==== 來源文件
MySQL MHA資訊的收集【Filebeat+logstash+MySQL】

2023-04-16 06:00:19

一.專案背景

隨著集團MHA叢集的日漸增長,MHA管理平臺話越來越迫切。而MHA平臺的建設第一步就是將這些成百上千套的MHA叢集資訊收集起來,便於查詢和管理。

MHA主要資訊如下:

(1)基礎設定資訊;

(2)執行狀態資訊;

(3)啟動及FailOver的log資訊。

集團目前資料庫的管理平臺是在Archery的基礎上打造,所以,需要將此功能嵌入到既有平臺上。通過Archery系統進行查詢展示。

二.架構

 簡單來說,通過 Filebeat + Logstash + MySQL 架構 來收集儲存各個叢集的設定資訊、啟動及FailOver的log資訊 和執行狀態資訊。

執行狀態資訊是通過一個小程式獲取的,這個小程式每分鐘執行一次,會把執行結果輸出到檔案中。當然這個檔案是被failbeat監控的。

三.實現

3.1 獲取MHA狀態的指令碼

檔案為mha_checkstatus.py

#!/usr/bin/python
# -*- coding: UTF-8 -*-

import os
import io
import re
import ConfigParser

Path='/etc/mha'
#fout=open('輸出檔名','w')
========
任務目標: 上文這篇關於MHA資訊收集的文章是否支持下列三項說法?(a) 執行狀態資訊由一個每分鐘執行一次的小程式取得;(b) 集團的資料庫管理平臺是以Archery為基礎打造的;(c) 獲取MHA狀態的指令碼檔名為mha_status.py。請逐項回答是或否,並一字不差地引用原文中作為判定依據的字句。
==== 練習資料
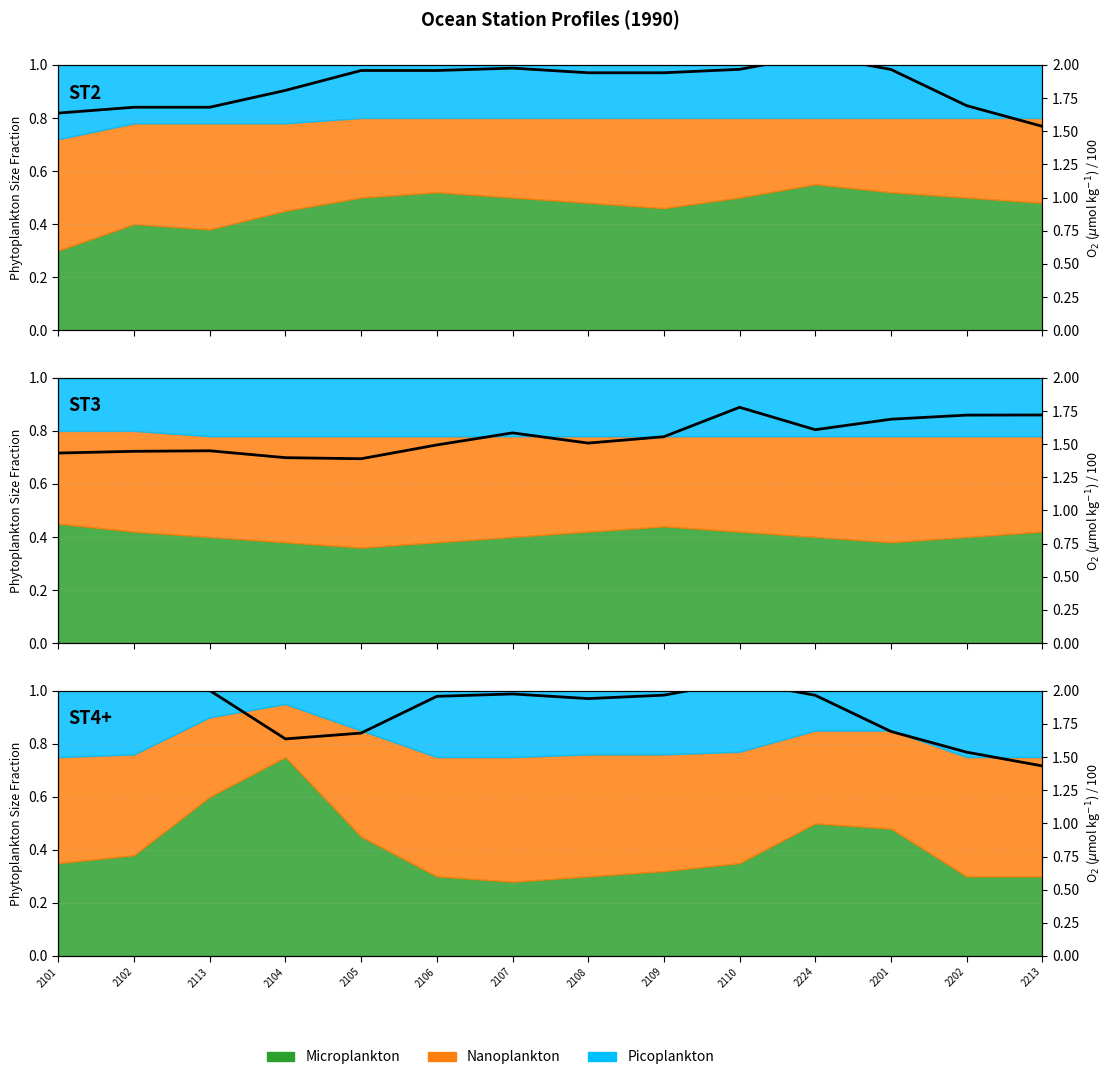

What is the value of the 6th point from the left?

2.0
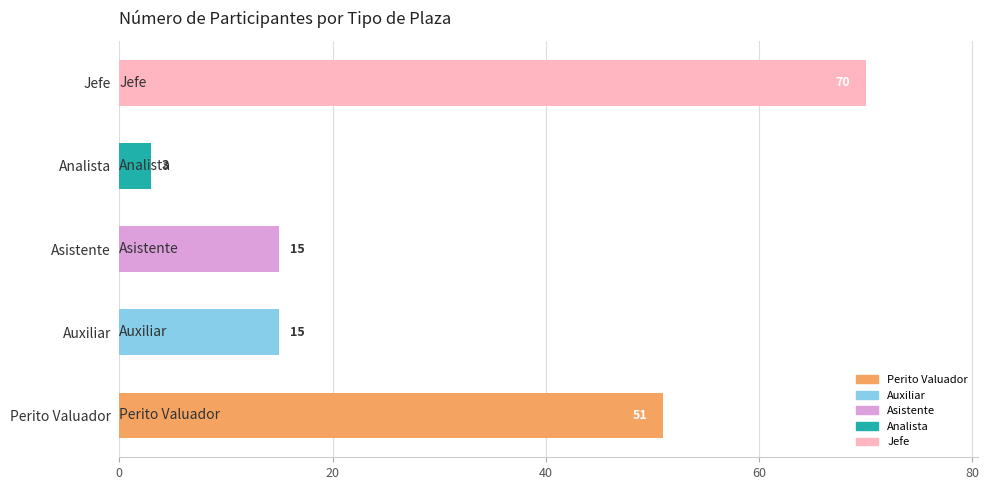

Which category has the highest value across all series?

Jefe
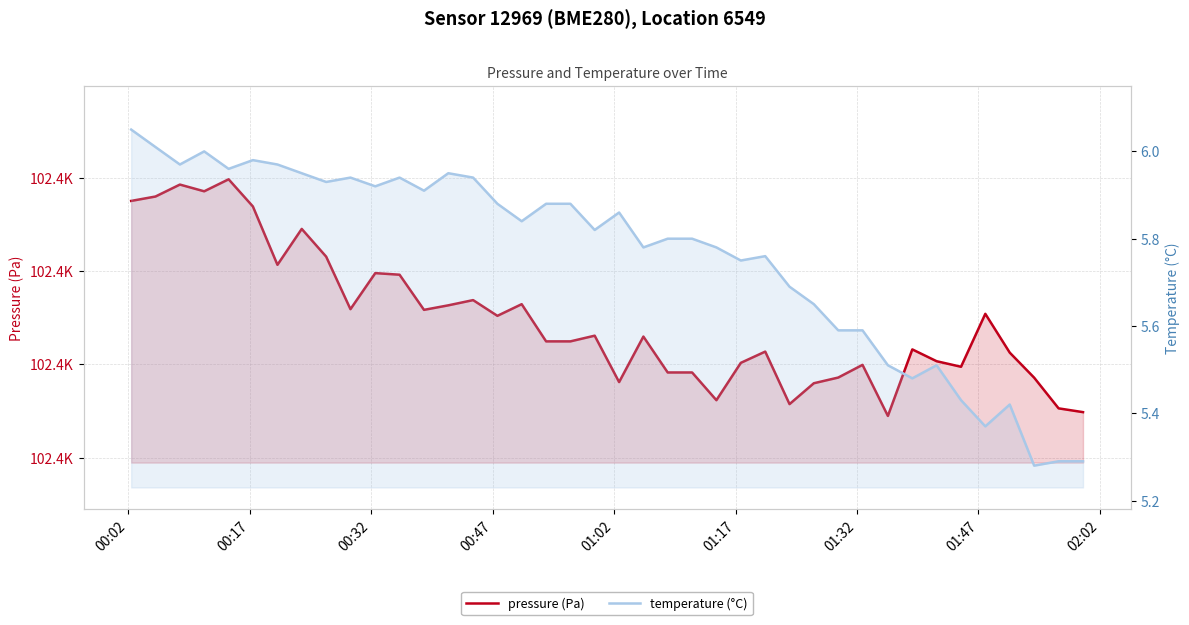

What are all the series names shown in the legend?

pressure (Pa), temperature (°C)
========
==== 練習資料
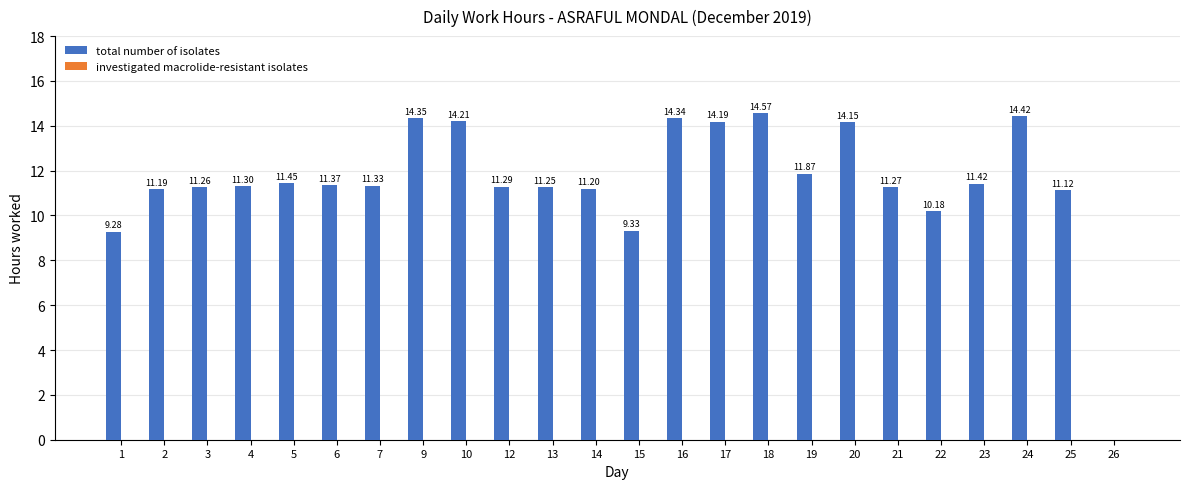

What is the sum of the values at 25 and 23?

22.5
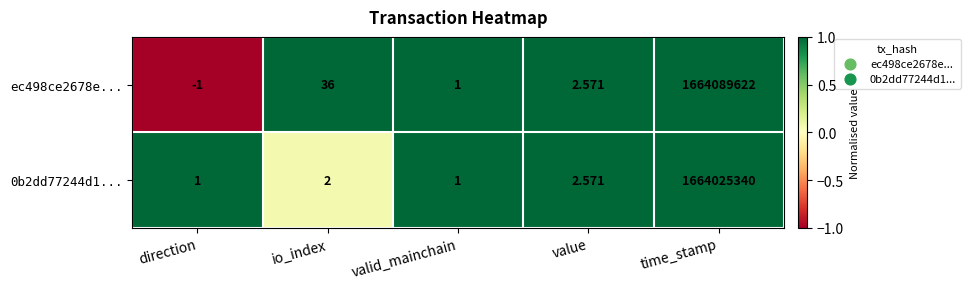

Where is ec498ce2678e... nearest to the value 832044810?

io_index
========
==== 練習資料
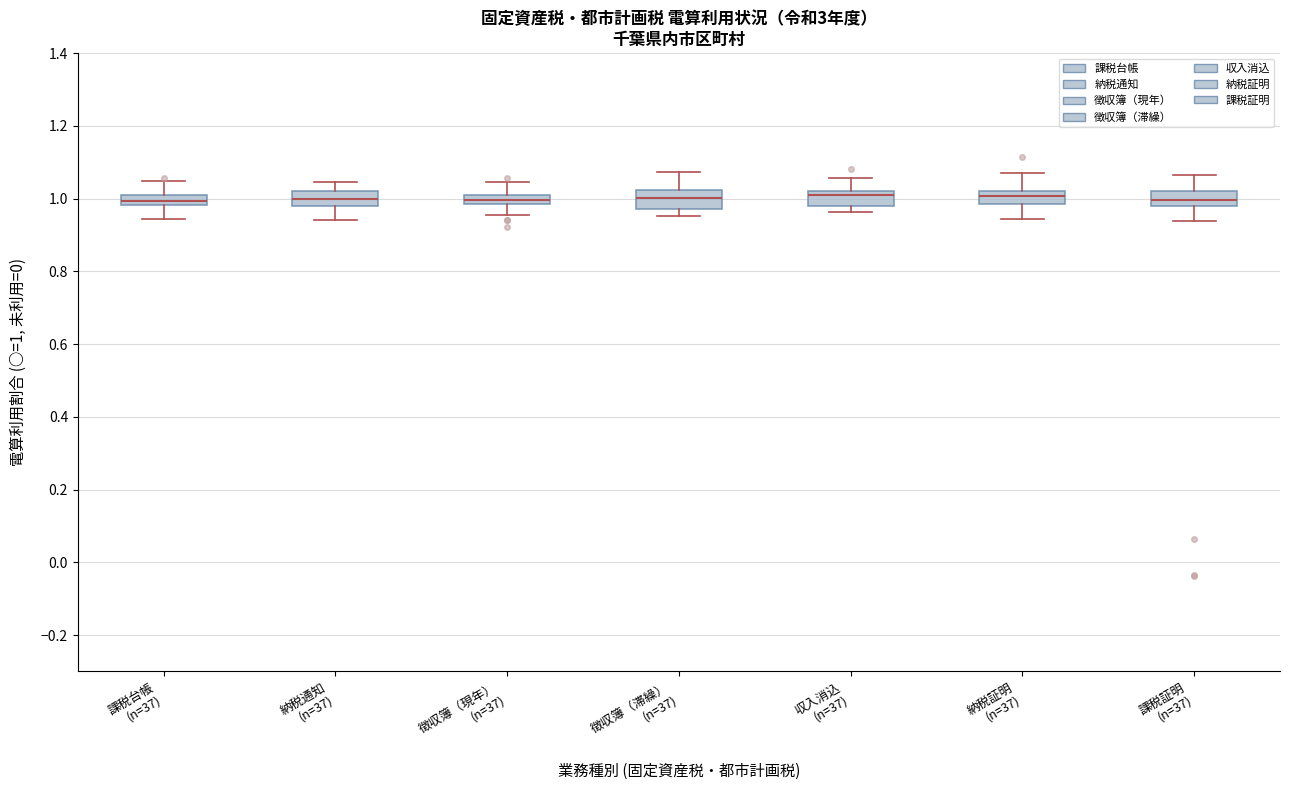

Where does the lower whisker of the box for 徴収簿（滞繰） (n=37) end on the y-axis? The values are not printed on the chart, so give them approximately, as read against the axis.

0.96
========
任務作答:
(a) 是:「這個小程式每分鐘執行一次」
(b) 是:「集團目前資料庫的管理平臺是在Archery的基礎上打造」
(c) 否:「檔案為mha_checkstatus.py」